Risks Of Covered Calls
The main risk of covered calls is missing out on stock appreciation in exchange for the premium. If a stock appreciates after a call was written, the investor only benefits from the stock appreciation up to the strike price.
If the stock passes the strike price by a large amount then in that case, it would have been more favorable to hold the stock than to sell calls.
Selling a call option is considered low risk, which sometimes isn’t necessarily true because shares can significantly drop, causing huge losses. Although, premiums help to cover the loss but only slightly.
Selling covered calls is best used as a monitoring strategy to avoid potential pullbacks or to be used as a way to generate monthly income.
Selling calls can make investing more complicated and they involve more transactions and commissions as well.
Also, you must continue to own the stock until the expiration date (or buy the call back) to allow the stock to remain covered. However, it can force you to own stock longer than desired, which is terrible if you are planning to sell some of your investment.
Best Covered Calls Examples
Let’s assume John buys 100 shares at ABC company for a sum of $5,000 ($50 per share). He expects the share price to rise, but only slightly in the short term. So, he sells one option contract at a strike price of $55 to Mike who pays a premium of $1 for this call option.
Suppose the price doesn’t rise above $55 prior to the call’s expiration. It is unlikely Mike would exercise the option; which means it would expire worthless. John gets to keep his shares and pocket the $100 Mike paid him. His total profit will be $100, excluding any changes in the price of the ABC stock from the $50 per share purchase price.
It is in John’s best interest if the stock rises in value to exactly $55 before the option expires as long as Mike doesn’t exercise this option. If Mike does exercise the option, John gets to keep the $100 premium and receive $5,500 from Mike. Combined with the $100 premium; his total gain is $600.
However, if the ABC shares John bought become worthless (very unlikely), John would lose his initial investment of $5,000 even though he gets to keep the $100 Mike paid him. His total loss would be at $4,900.
In the event that ABC increases to $60 per share before the call option expires, Mike can exercise the option. He pays John $55 per share. John keeps the $100 premium and receives $5,500 from Mike for his 100 shares. His overall account value will be at $5,600.

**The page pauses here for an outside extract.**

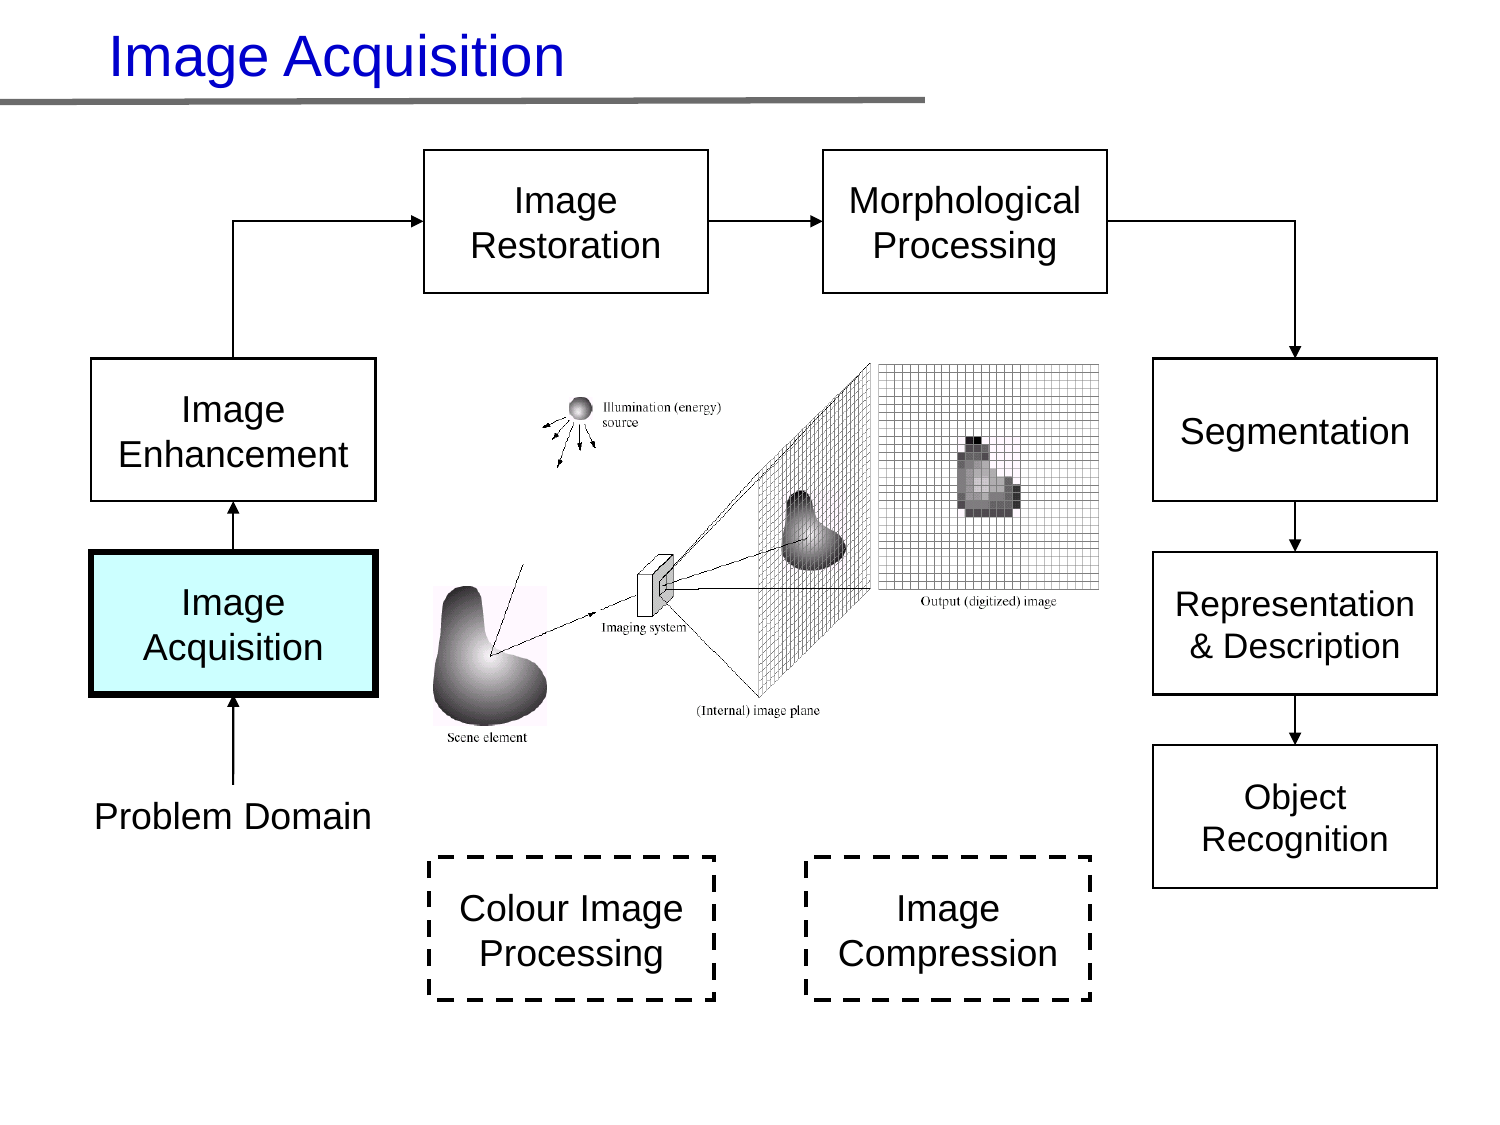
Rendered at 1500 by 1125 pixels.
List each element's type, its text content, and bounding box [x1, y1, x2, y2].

text_box Image Acquisition [93, 10, 582, 95]
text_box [74, 149, 1438, 1000]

However, John misses out on some potential gains because he could have sold his shares for $60 each. He could have made $6,000 instead of just $5,600. But the call he sold to Mike made him settle for just $55 per share, plus the $100 premium.

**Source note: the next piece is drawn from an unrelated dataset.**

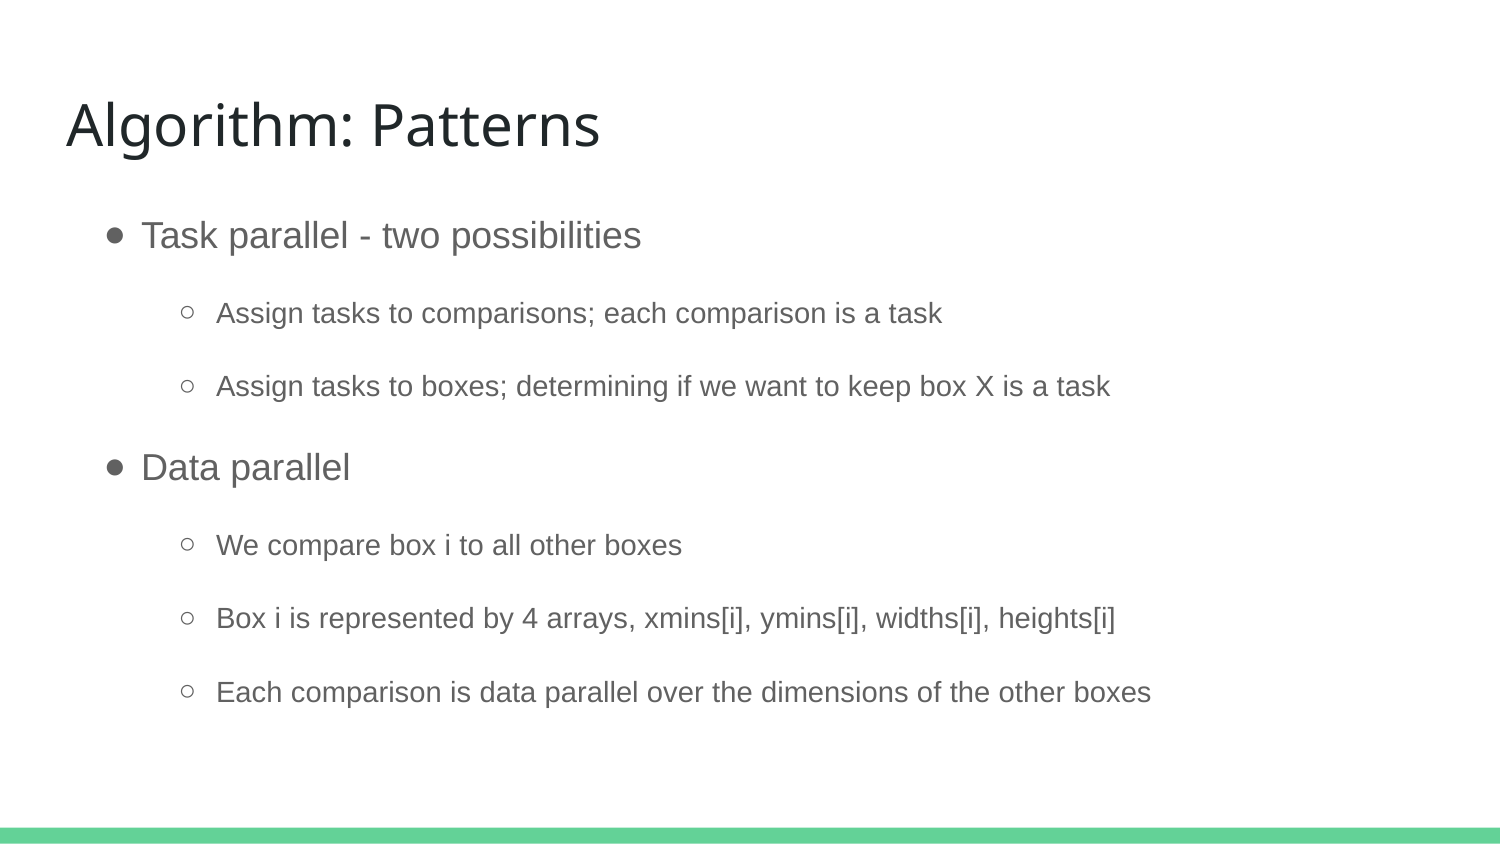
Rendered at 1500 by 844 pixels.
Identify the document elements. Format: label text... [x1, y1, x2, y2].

title Algorithm: Patterns [51, 72, 1449, 167]
list Task parallel - two possibilities Assign tasks to comparisons; each comparison is a task Assign tasks to boxes; determining if we want to keep box X is a task Data parallel We compare box i to all other boxes Box i is represented by 4 arrays, xmins[i], ymins[i], widths[i], heights[i] Each comparison is data parallel over the dimensions of the other boxes [51, 189, 1449, 750]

In this scenario. Mike would pay $5,500 for the shares that are now worth $6,000 so he would have a gain of $500.
Covered calls are a good strategy, and the best way to profit from stock while you hold it, but it requires attention to avoid capital loss.
Before exercising this strategy, it is important to understand the best time for the covered calls options and when it is unnecessary and risky, as explained in this article.